Since this is real hotel data, all data elements pertaining to hotel or customer identification were deleted. Four columns, 'name', 'email', 'phone number', and 'credit_card', have been artificially created and added to the dataset.
The data is originally from the article "Hotel Booking Demand Datasets," written by Nuno Antonio, Ana Almeida, and Luis Nunes for Data in Brief, Volume 22, February 2019. You can find the dataset on Kaggle.
- EDA
- Data Structure
- Categorization of Variables
- Univariate Analysis
- Target Variable
- Booking Time Information
- Numerical Features
- Categorical Features
- Guest Information
- Booking Information
- Modelisation
- Preprocessing Steps
- Model
- Results
- Hyperparameter Tuning
We performed several preprocessing steps:
- Removed variables 'company' and 'agent' due to lack of information and numerous missing values.

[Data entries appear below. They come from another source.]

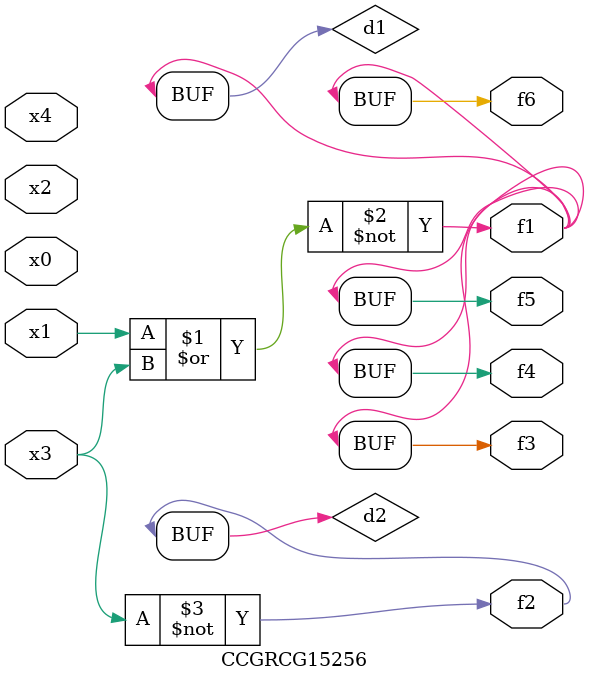
<source format=v>
module CCGRCG15256(
	input x0, x1, x2, x3, x4,
	output f1, f2, f3, f4, f5, f6
);

	wire d1, d2;

	nor (d1, x1, x3);
	not (d2, x3);
	assign f1 = d1;
	assign f2 = d2;
	assign f3 = d1;
	assign f4 = d1;
	assign f5 = d1;
	assign f6 = d1;
endmodule

</source>
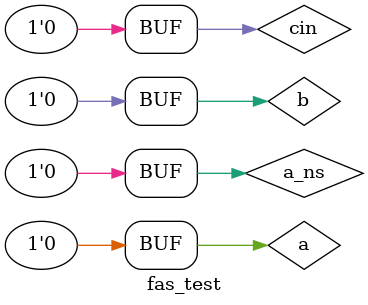
<source format=sv>
module fas_test;

// Put your code here
// ------------------
 	 logic a;          // Data input 0
     logic b;          // Data input 1
     logic cin;          // Data input 2
     logic a_ns;        // A_nS (add/not subtract) control
     logic s;         // Select input
     logic cout  ;         // Output

    fas uut (
        .a(a),
        .b(b),
        .cin(cin),
        .a_ns(a_ns),
        .s(s),
        .cout(cout)
    );

    initial begin
 
a = 0; 
b = 0;
cin = 0;
a_ns = 0;
#100;

a = 0;
b = 1;
cin = 0;
a_ns = 0;
#100;

a = 0;
b = 0;
cin = 0;
a_ns = 0;
#100;


	end

// End of your code

endmodule

</source>
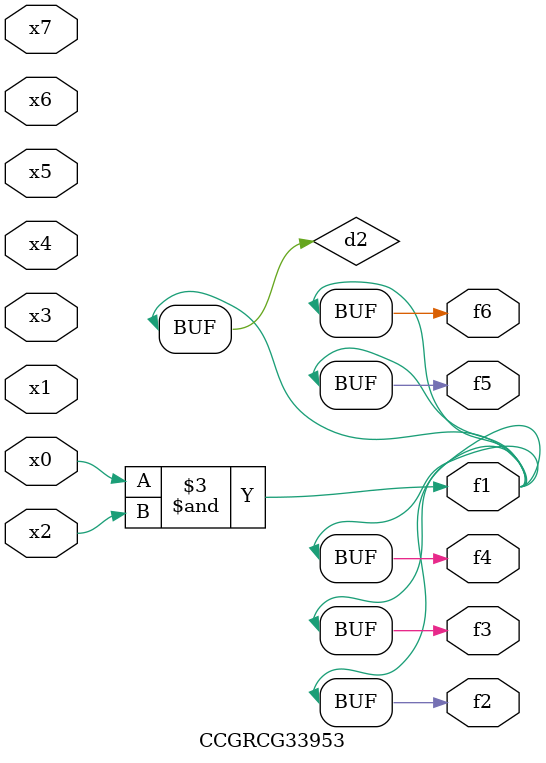
<source format=v>
module CCGRCG33953(
	input x0, x1, x2, x3, x4, x5, x6, x7,
	output f1, f2, f3, f4, f5, f6
);

	wire d1, d2;

	nor (d1, x3, x6);
	and (d2, x0, x2);
	assign f1 = d2;
	assign f2 = d2;
	assign f3 = d2;
	assign f4 = d2;
	assign f5 = d2;
	assign f6 = d2;
endmodule

</source>
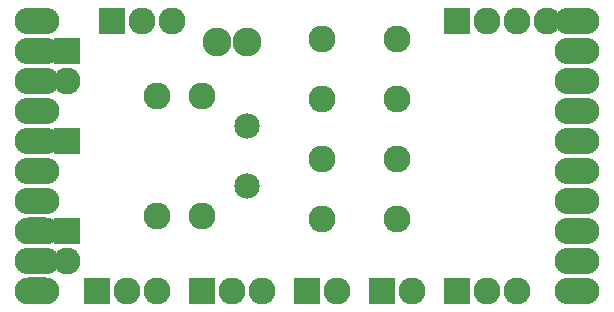
<source format=gts>
G04 (created by PCBNEW-RS274X (2012-01-19 BZR 3256)-stable) date 9/16/2014 16:46:16*
G01*
G70*
G90*
%MOIN*%
G04 Gerber Fmt 3.4, Leading zero omitted, Abs format*
%FSLAX34Y34*%
G04 APERTURE LIST*
%ADD10C,0.006000*%
%ADD11C,0.096000*%
%ADD12C,0.090000*%
%ADD13R,0.090000X0.090000*%
%ADD14C,0.085000*%
%ADD15O,0.148700X0.089200*%
%ADD16O,0.148700X0.090000*%
G04 APERTURE END LIST*
G54D10*
G54D11*
X07500Y08800D03*
X06500Y08800D03*
G54D12*
X06000Y03000D03*
X06000Y07000D03*
X04500Y07000D03*
X04500Y03000D03*
X12500Y08900D03*
X12500Y06900D03*
X12500Y04900D03*
X12500Y02900D03*
X10000Y08900D03*
X10000Y06900D03*
X10000Y04900D03*
X10000Y02900D03*
G54D13*
X14500Y09500D03*
G54D12*
X15500Y09500D03*
X16500Y09500D03*
X17500Y09500D03*
G54D13*
X06000Y00500D03*
G54D12*
X07000Y00500D03*
X08000Y00500D03*
G54D13*
X14500Y00500D03*
G54D12*
X15500Y00500D03*
X16500Y00500D03*
G54D13*
X02500Y00500D03*
G54D12*
X03500Y00500D03*
X04500Y00500D03*
G54D13*
X09500Y00500D03*
G54D12*
X10500Y00500D03*
G54D13*
X12000Y00500D03*
G54D12*
X13000Y00500D03*
G54D13*
X03000Y09500D03*
G54D12*
X04000Y09500D03*
X05000Y09500D03*
G54D13*
X01500Y02500D03*
G54D12*
X01500Y01500D03*
G54D13*
X01500Y05500D03*
X01500Y08500D03*
G54D12*
X01500Y07500D03*
G54D14*
X07500Y04000D03*
X07500Y06000D03*
G54D15*
X00500Y09500D03*
X00500Y08500D03*
X00500Y07500D03*
X00500Y06500D03*
X00500Y05500D03*
X00500Y04500D03*
X00500Y03500D03*
G54D16*
X00500Y02500D03*
G54D15*
X00500Y01500D03*
G54D16*
X00500Y00500D03*
G54D15*
X18500Y00500D03*
X18500Y01500D03*
X18500Y02500D03*
X18500Y03500D03*
X18500Y04500D03*
X18500Y05500D03*
X18500Y06500D03*
X18500Y07500D03*
X18500Y08500D03*
X18500Y09500D03*
M02*

</source>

- Detected and removed duplicate rows, balancing the data.
- Removed variables causing multicollinearity.
- Handled missing values by imputing with the mode.
- Treated outliers, such as correcting unrealistic values in the 'babies' column.
- Applied one-hot encoding and target encoding to categorical variables.
- Scaled numerical features using StandardScaler.
We built a Sequential neural network model with three hidden layers and one output layer with sigmoid activation. To prevent overfitting, we used L2 regularization, class weights, and early stopping.
The model achieved 85% accuracy on the testing data. Confusion matrix analysis showed good precision, recall, and F1-score.
We attempted hyperparameter tuning using Keras Tuner. Although the process could improve accuracy, it was stopped due to computational constraints.
Future Preparation:
For further improvement, we suggest using SMOTE techniques to balance the data.
This repository includes Jupyter notebooks and Python scripts for exploring the dataset, preprocessing the data, building the model, and evaluating the results. The provided Colab notebook demonstrates hyperparameter tuning.
This project is licensed under the MIT License. See the LICENSE file for details.